**WORK TASK A:** In the thread on whether a solution to a nonlinear first-order ODE is correct, list every option setting that the code passes to a function.

**DOCUMENT EXCERPT:**
════════
Is this solution to nonlinear first order ODE correct?

The explicit solution given by DSolve is actually Solved from the implicit solution. This can be verified by:

Trace[DSolve[eqn, y, x], Solve[_, y[x]], TraceInternal -> True] // Flatten
(* {HoldForm[Solve[-2 Sqrt[1 - y[x]] == Sqrt[x] + C[1], y[x]]]} *)
% // ReleaseHold
(* {{{y[x] -> 1/4 (4 - x - 2 Sqrt[x] C[1] - C[1]^2)}}} *)

So the question boils down to "why doesn't Solve give the condition for the solution", and this has been explained in Possible Issues of document of Solve:

Solve gives generic solutions; solutions involving equations on parameters are not given… With MaxExtraConditions -> All, Solve also gives non-generic solutions.

Solve[-2 Sqrt[1 - y[x]] == Sqrt[x] + C[1], y[x], MaxExtraConditions -> All]
(* Alternatively: *)
Solve[-2 Sqrt[1 - y[x]] == Sqrt[x] + C[1], y[x], Method -> Reduce]
(* {{y[x] -> ConditionalExpression[1/4 (4 - x - 2 Sqrt[x] C[1] - C[1]^2), 
    Sqrt[x] + C[1] + Sqrt[(Sqrt[x] + C[1])^2] == 0]}} *)

Picking up from my earlier comment, note that you first have to define a branch for square-root(positive/negative). The conventional branch is positive. Once that is agreed upon, eyeball the implicit solution in the following form:

$$-4\sqrt{1-y}=2\sqrt{x}+2C_1$$

The LHS is non-positive, and so should be the RHS. This information gets lost when one squares both sides to get the explicit solution.
════════
**DATA IN THIS EXERCISE:**

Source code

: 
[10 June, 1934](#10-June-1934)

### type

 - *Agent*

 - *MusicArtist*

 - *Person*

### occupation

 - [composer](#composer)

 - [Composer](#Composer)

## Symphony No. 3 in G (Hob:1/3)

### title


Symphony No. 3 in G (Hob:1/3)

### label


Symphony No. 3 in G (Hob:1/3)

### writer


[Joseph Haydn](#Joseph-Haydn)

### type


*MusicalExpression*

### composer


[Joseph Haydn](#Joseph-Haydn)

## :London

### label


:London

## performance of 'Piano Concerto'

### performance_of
════════
**WORK TASK B:** Express the lines of the entry in Block 1 as a Markdown table with columns Number and Entry line. Give each non-blank line its own numbered row and leave out the blank lines.

**FINAL ANSWER A:**
- TraceInternal -> True
- MaxExtraConditions -> All
- Method -> Reduce

**FINAL ANSWER B:**
| Number | Entry line |
|---|---|
| 1 | Source code |
| 2 | :  |
| 3 | [10 June, 1934](#10-June-1934) |
| 4 | ### type |
| 5 |  - *Agent* |
| 6 |  - *MusicArtist* |
| 7 |  - *Person* |
| 8 | ### occupation |
| 9 |  - [composer](#composer) |
| 10 |  - [Composer](#Composer) |
| 11 | ## Symphony No. 3 in G (Hob:1/3) |
| 12 | ### title |
| 13 | Symphony No. 3 in G (Hob:1/3) |
| 14 | ### label |
| 15 | Symphony No. 3 in G (Hob:1/3) |
| 16 | ### writer |
| 17 | [Joseph Haydn](#Joseph-Haydn) |
| 18 | ### type |
| 19 | *MusicalExpression* |
| 20 | ### composer |
| 21 | [Joseph Haydn](#Joseph-Haydn) |
| 22 | ## :London |
| 23 | ### label |
| 24 | :London |
| 25 | ## performance of 'Piano Concerto' |
| 26 | ### performance_of |